ROYAUME UNI –  Cannock - Historians believe they have unearthed evidence of a 4,000-year-old Stone Age camp in the Midlands. Roger Hall discovered a handful of strange-shaped rocks while walking his pet pooch in picturesque Cannock Wood, Staffordshire, But experts have identified them as flint ‘flakes’ – the off-cuts from tools crafted by Stone Age Man an astonishing 4,000 years ago. If confirmed, they could mark the spot of the only neolithic camp known in our region, says Roger Knowles, a member of the Council for British Archaeology.

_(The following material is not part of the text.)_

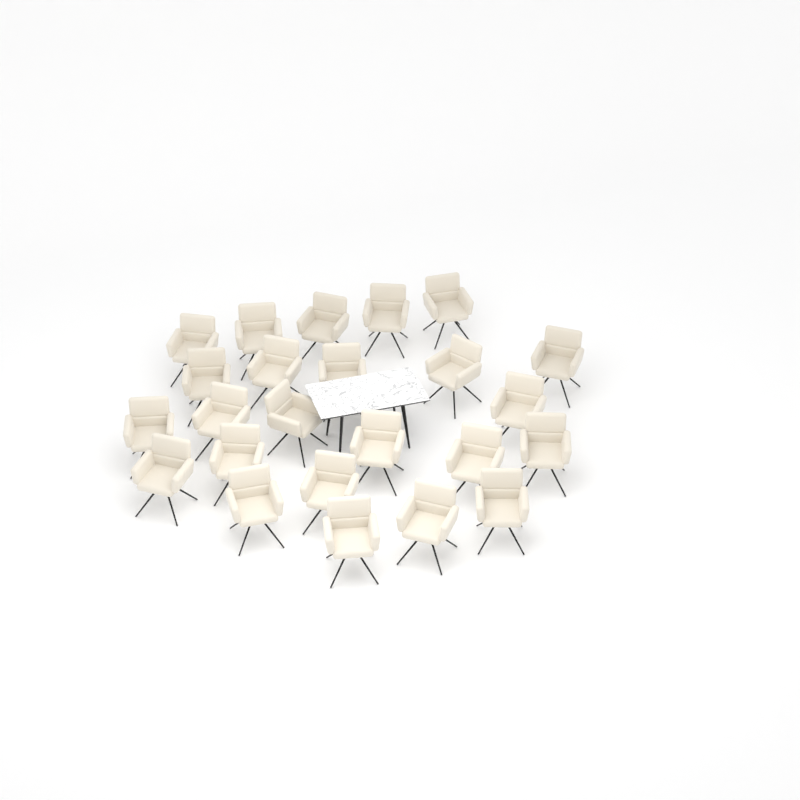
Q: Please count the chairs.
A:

INDE – Kottapuram - Kottapuram Fort or Cragnore Fort is one of the main excavation sites for the department of Archaeology. The relics found over here indicate Kodungallur's involvement in the trade relation much before the contended 2nd century BC. Evidences reveal that it was an important trade port in the ancient spice route, which extends upto various South-East and Western countries.

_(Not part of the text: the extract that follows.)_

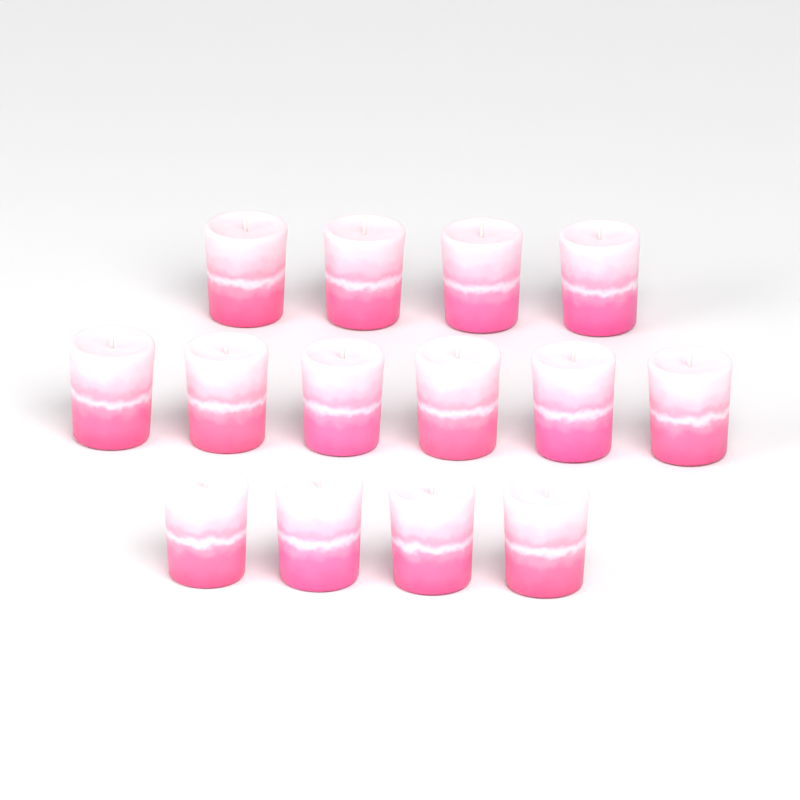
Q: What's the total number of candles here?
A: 14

FALKLANDS - A TV archaeologist has revealed controversial plans to excavate the battlefields of the Falklands War even though the conflict only took place 30 years ago. Veteran groups have warned that such an exploration would be inappropriate after such a short time, with many combatants and friends and relatives of the dead still alive. Glasgow University academic Dr Tony Pollard is preparing the major project to unearth secrets of the 1982 campaign by British forces to seize back the South Atlantic island chain from Argentinian invaders.

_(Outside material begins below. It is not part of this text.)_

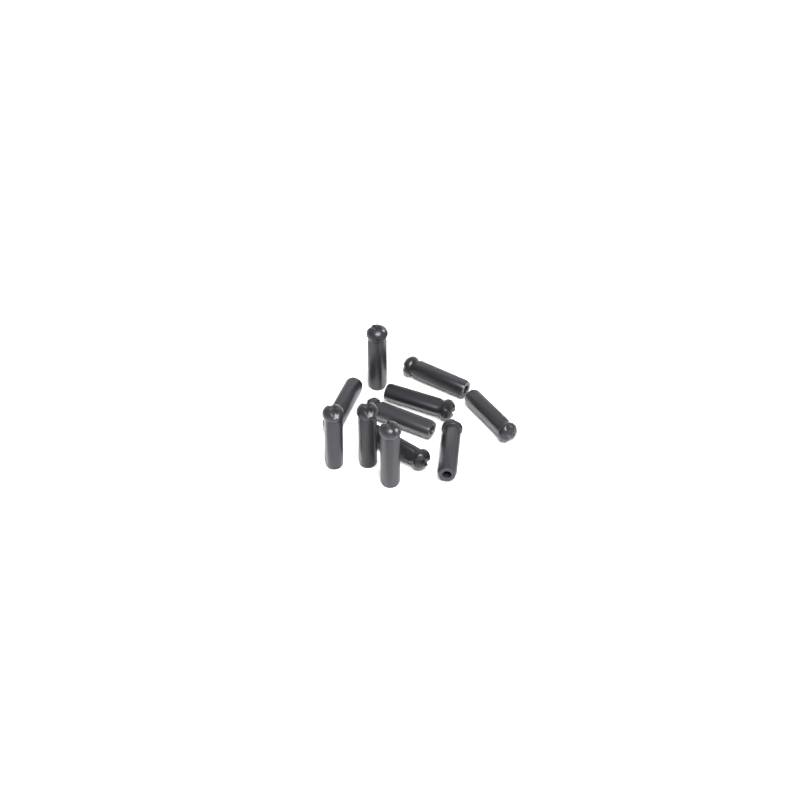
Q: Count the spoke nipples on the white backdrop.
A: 11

USA archaeology-dig-1.jpg Cedar Rapids - It’s hard to tell which discovery that archaeologist David Benn is most excited about: The treasure trove of more-than-century-old bottles, trinkets, pieces of china, coins, nails, animal bones and much more that he and his digging crew unearthed here this fall in an effort to unravel the story of late 19th century working-class Cedar Rapids?  Or the portion of a single spear point shaped from chert that the crew found 8 feet below a city parking lot along the Cedar River and that Benn said comes from prehistoric Cedar Rapids of some 9,500 years ago? He calls the find of the Hardaway spear point — named for a discovery site in North Carolina — “significant” and a rare event in Iowa and the Midwest. The rare find of the Hardaway spear point came from undisturbed soil about 8 feet below the city parking lot. The estimated age, about 9,500 years old, comes from its similarity to spear points dated from more extensively studied sites, he said. “This looks like a temporary camp where a couple of guys on a hunting trail stopped and camped,” said Benn, who holds a doctoral degree in anthropology and archaeology from the University of Wisconsin at Madison. “It looks like one of the guys was refurbishing his weapon. The spear point broke. He took it off and put a new one on.”  Benn said 9,500 years ago, people had been in Iowa for a couple thousand years, and he described the Hardaway spear point found from that time as very thin and technologically advanced over projectile points from an earlier time. The dig also turned up prehistoric pieces of pottery from the Late Woodland Period of 1,000 to 1,500 years ago and the Middle Woodland period of about 2,000 years ago. Much of the Benn team’s work focused on the historic, not prehistoric, in the hunt for artifacts of the earliest settlers in Cedar Rapids in the 1840s and of the first established residents in the city’s early working-class neighborhoods of 1870 to the 1890s in around the former Sinclair plant.